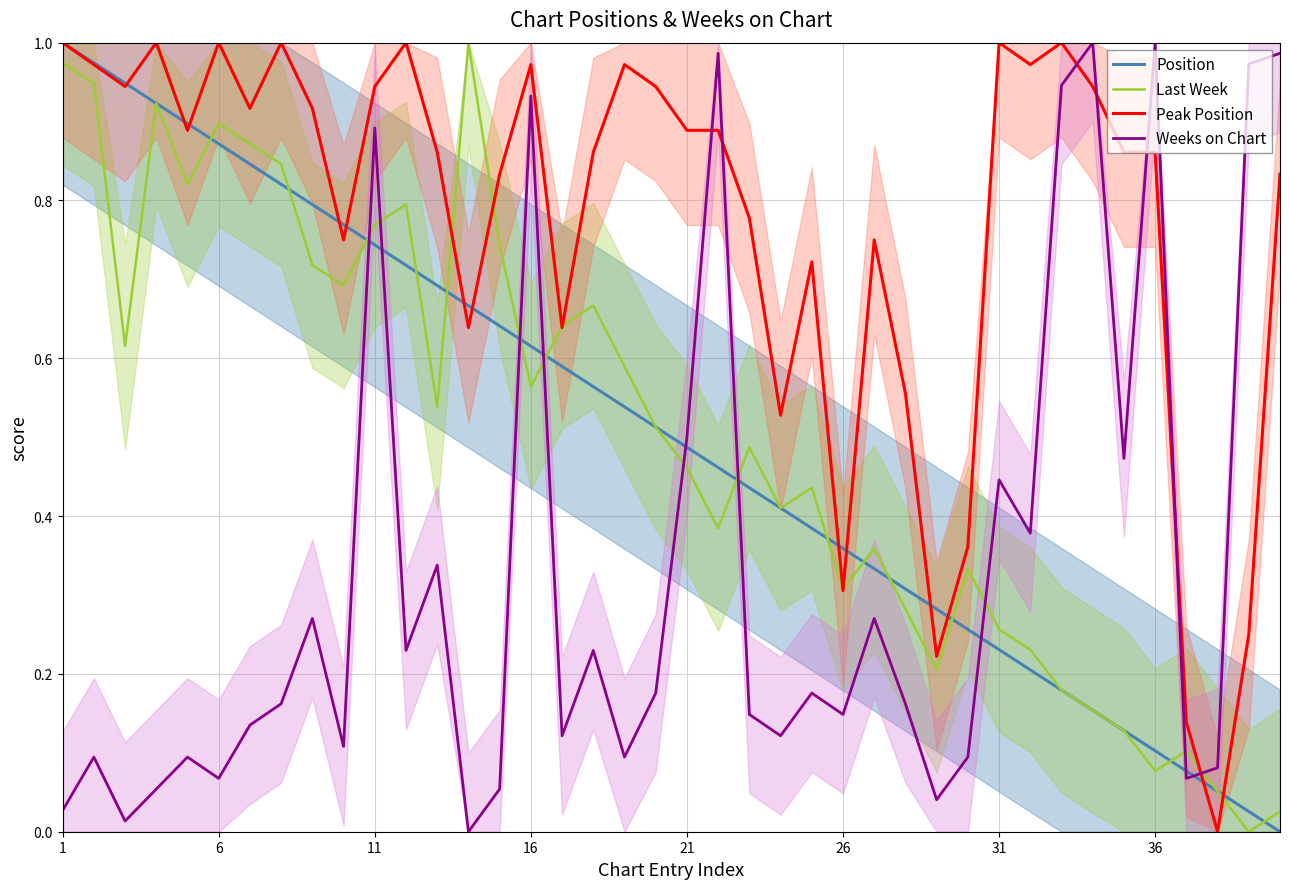

What is the value of the Peak Position point at the 10th from the left?

0.8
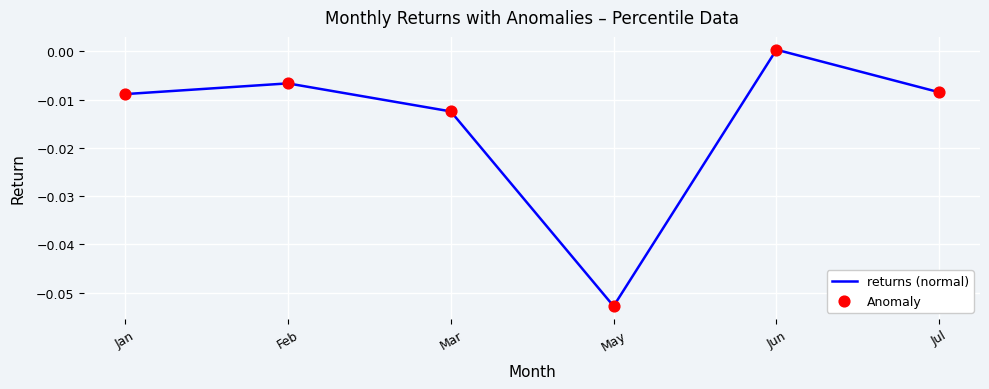

Which category has the highest value across all series?

Jun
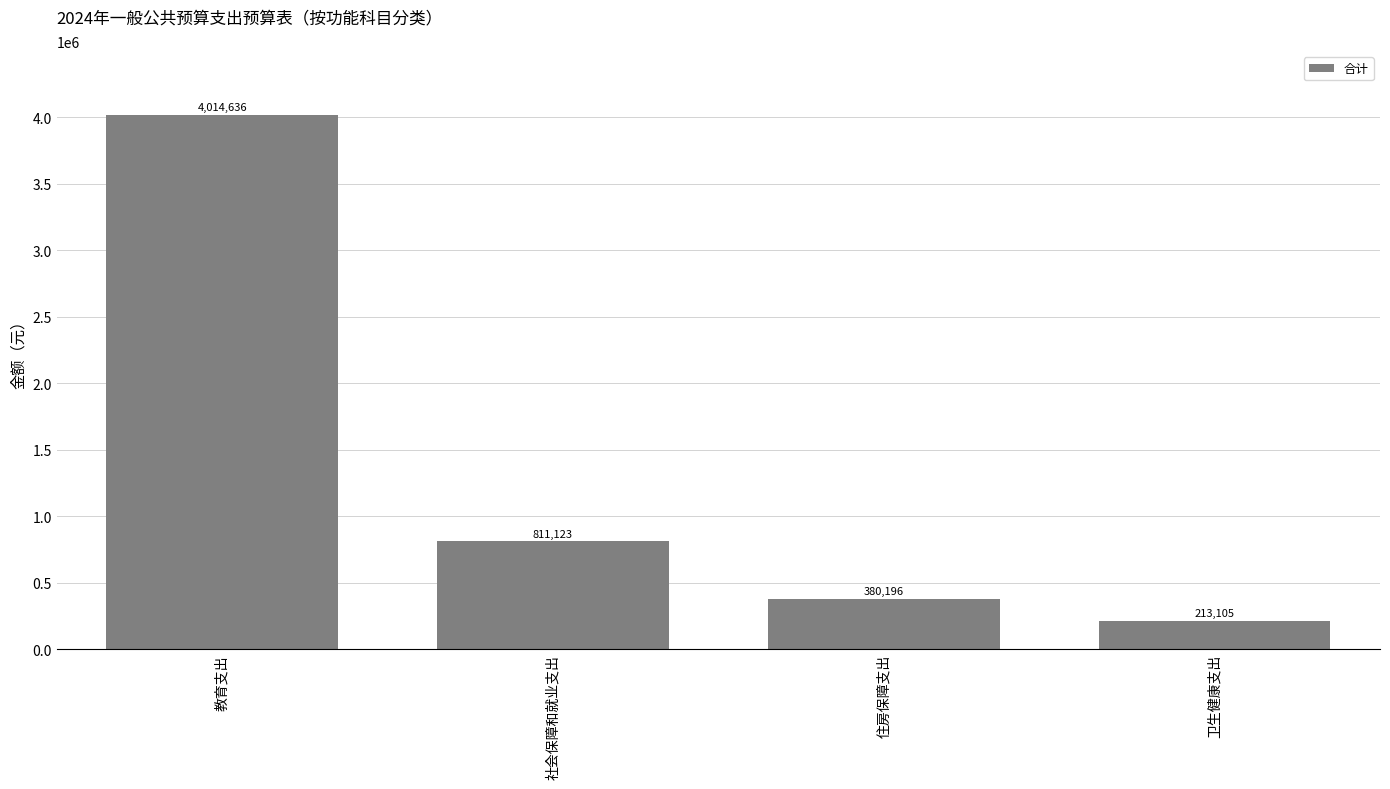

What is the label of the 1st bar from the left?

教育支出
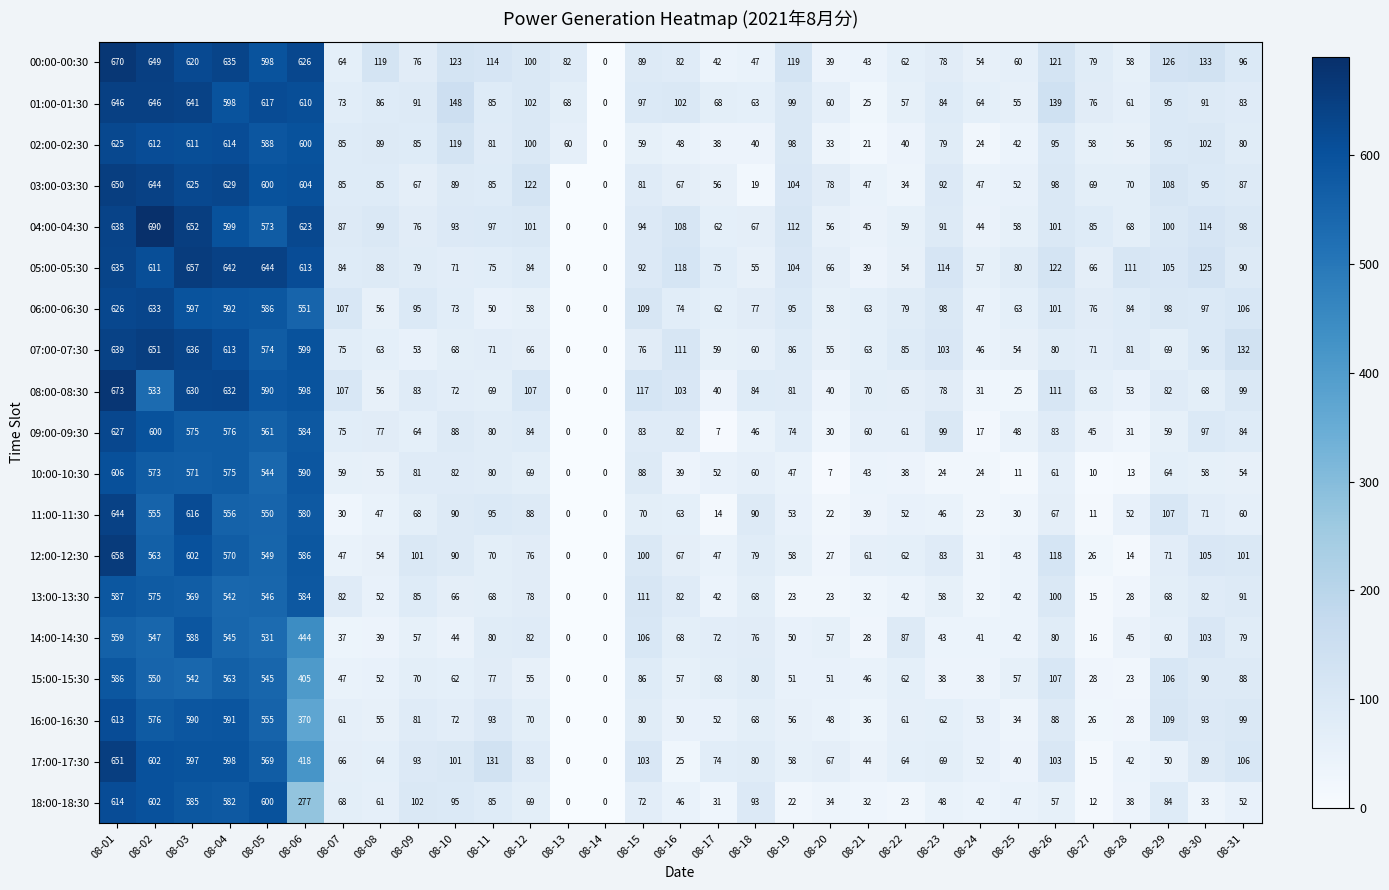

Which series has the largest range (max minus min)?

04:00-04:30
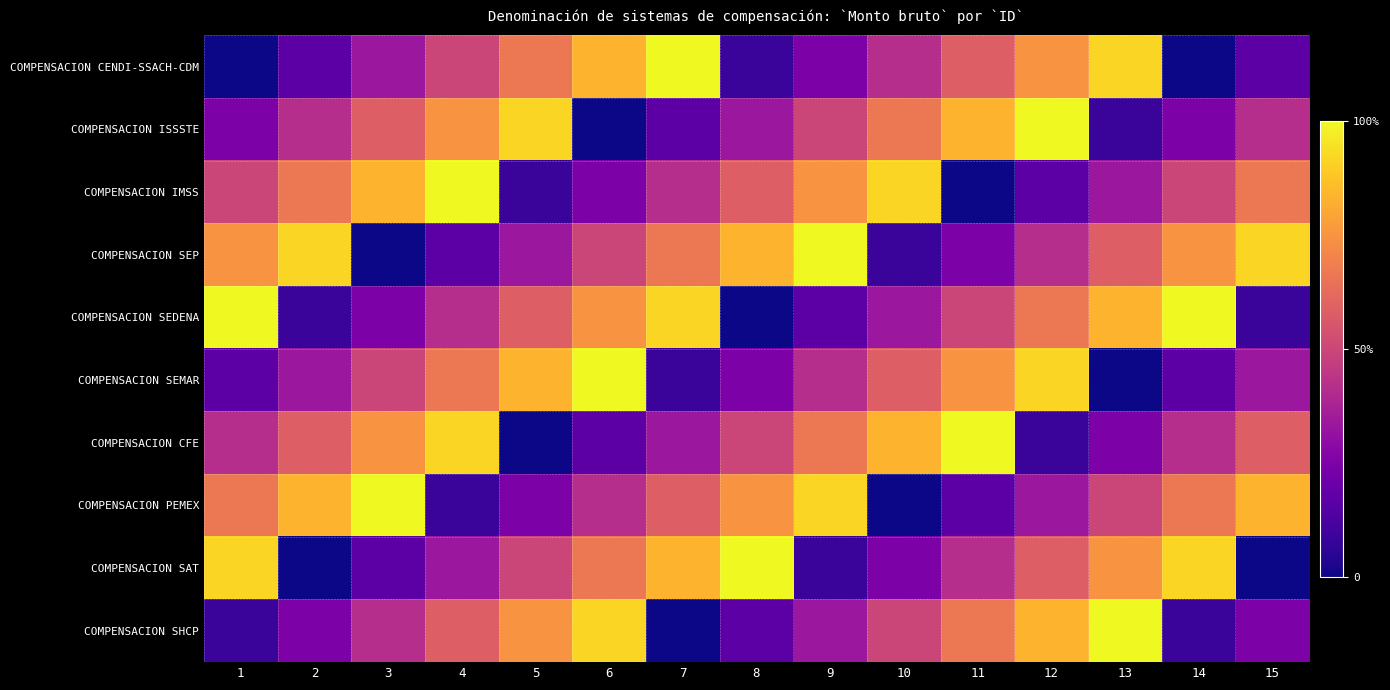

Which label corresponds to the smallest value in the chart?

1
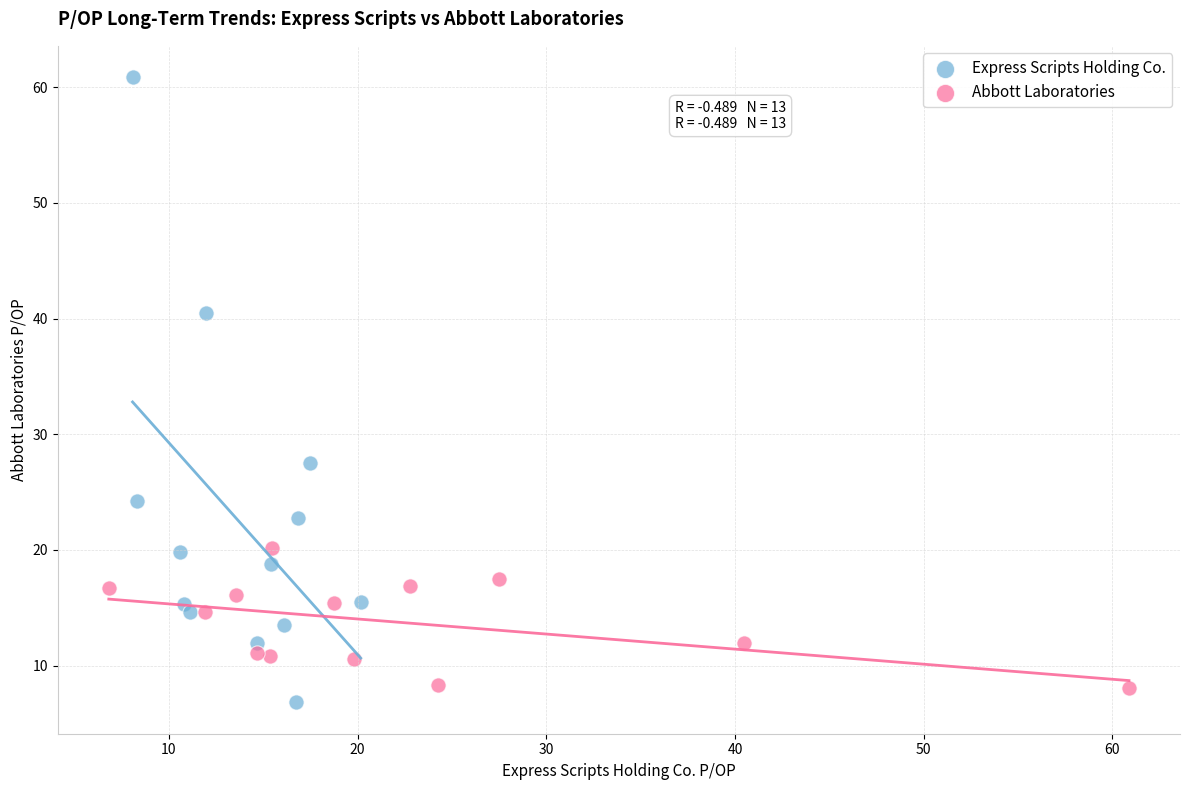

Which series contains the highest Y value?

Express Scripts Holding Co.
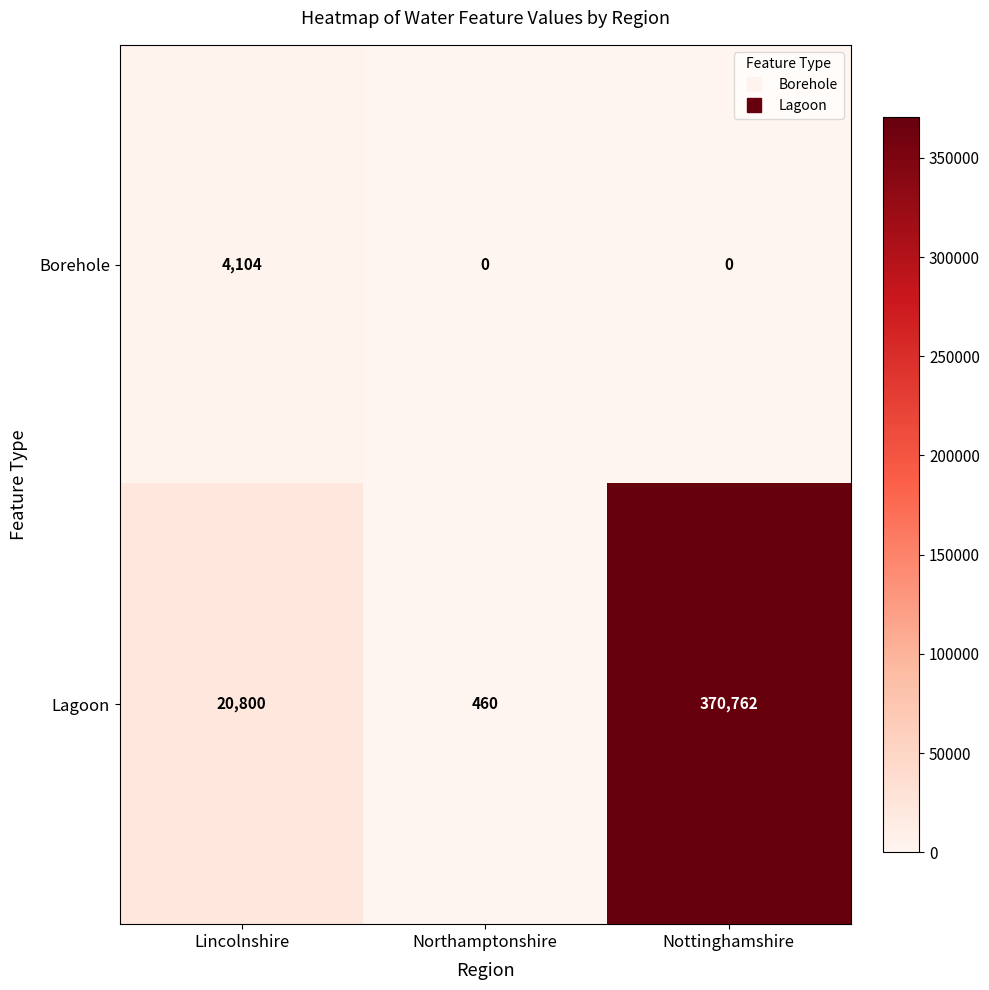

How many Borehole values are between 0 and 4104?

3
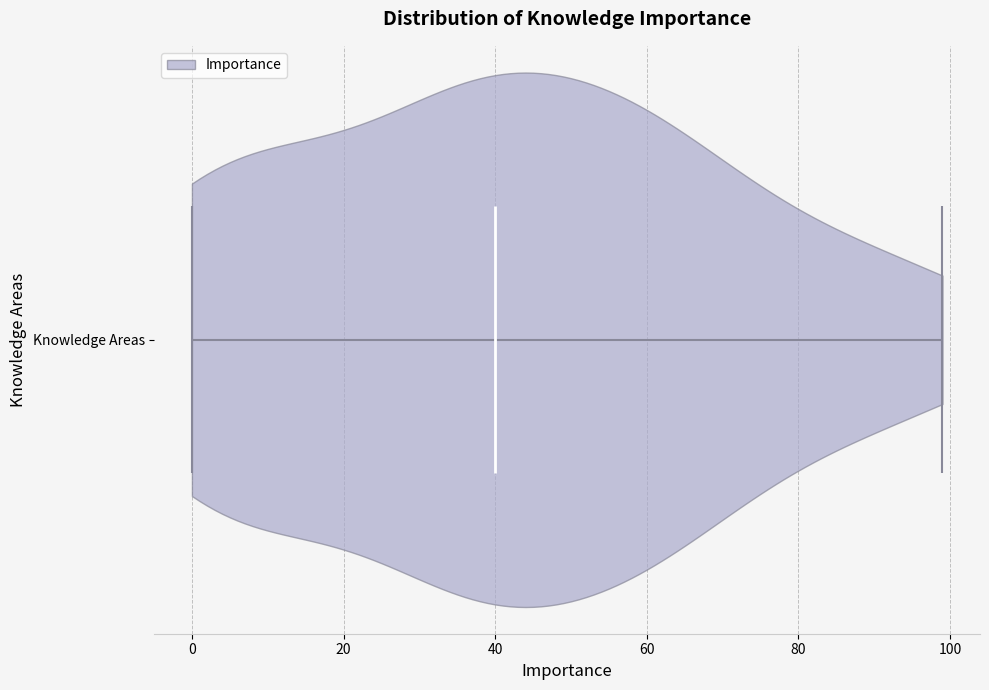

What is the lowest point the violin for Knowledge Areas reaches on the x-axis? The values are not printed on the chart, so give them approximately, as read against the axis.

0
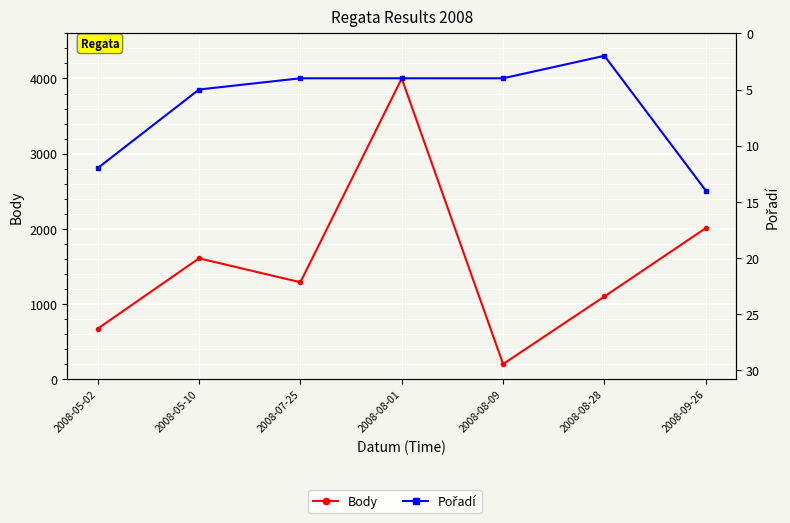

What is the total value across all series at 2008-08-01?

4004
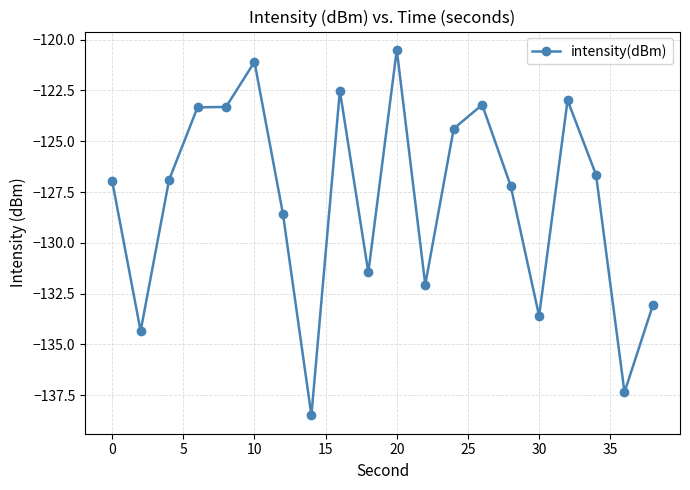

What is the value of the 11th point from the left?

-120.5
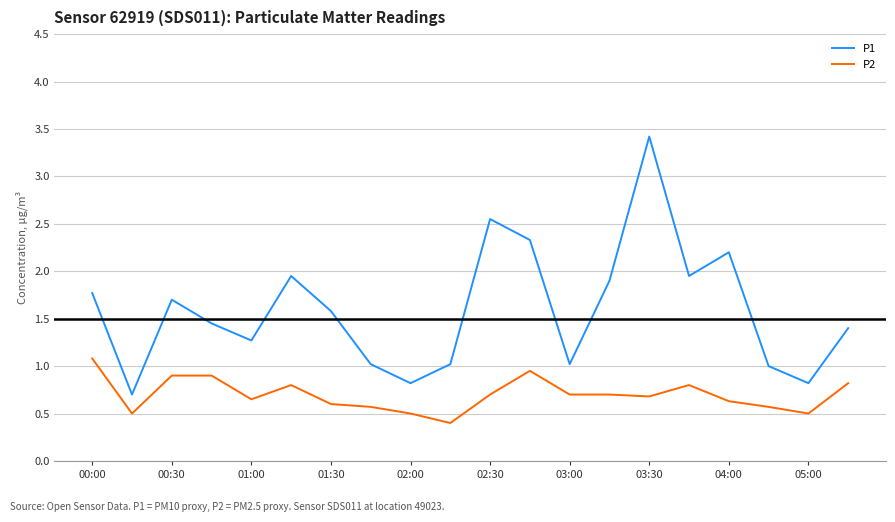

At how many categories does at least one series exceed 2?

4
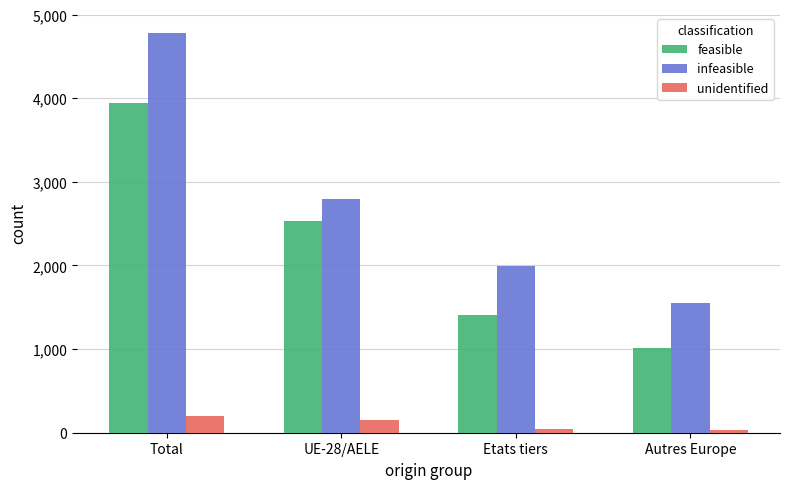

At Total, list the series in order from smallest to largest.

unidentified, feasible, infeasible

WHAT TO WORK ON - Could you lay out the material above as a Markdown table with two columns, Row for the running number and Entry for the line itself, leaving out blank lines? Omit the picture lines from the table.

EXERCISE RESULT -
| Row | Entry |
|---|---|
| 1 | What is the value of the Peak Position point at the 10th from the left? |
| 2 | 0.8 |
| 3 | Which category has the highest value across all series? |
| 4 | Jun |
| 5 | What is the label of the 1st bar from the left? |
| 6 | 教育支出 |
| 7 | Which series has the largest range (max minus min)? |
| 8 | 04:00-04:30 |
| 9 | Which label corresponds to the smallest value in the chart? |
| 10 | 1 |
| 11 | Which series contains the highest Y value? |
| 12 | Express Scripts Holding Co. |
| 13 | How many Borehole values are between 0 and 4104? |
| 14 | 3 |
| 15 | What is the lowest point the violin for Knowledge Areas reaches on the x-axis? The values are not printed on the chart, so give them approximately, as read against the axis. |
| 16 | 0 |
| 17 | What is the total value across all series at 2008-08-01? |
| 18 | 4004 |
| 19 | What is the value of the 11th point from the left? |
| 20 | -120.5 |
| 21 | At how many categories does at least one series exceed 2? |
| 22 | 4 |
| 23 | At Total, list the series in order from smallest to largest. |
| 24 | unidentified, feasible, infeasible |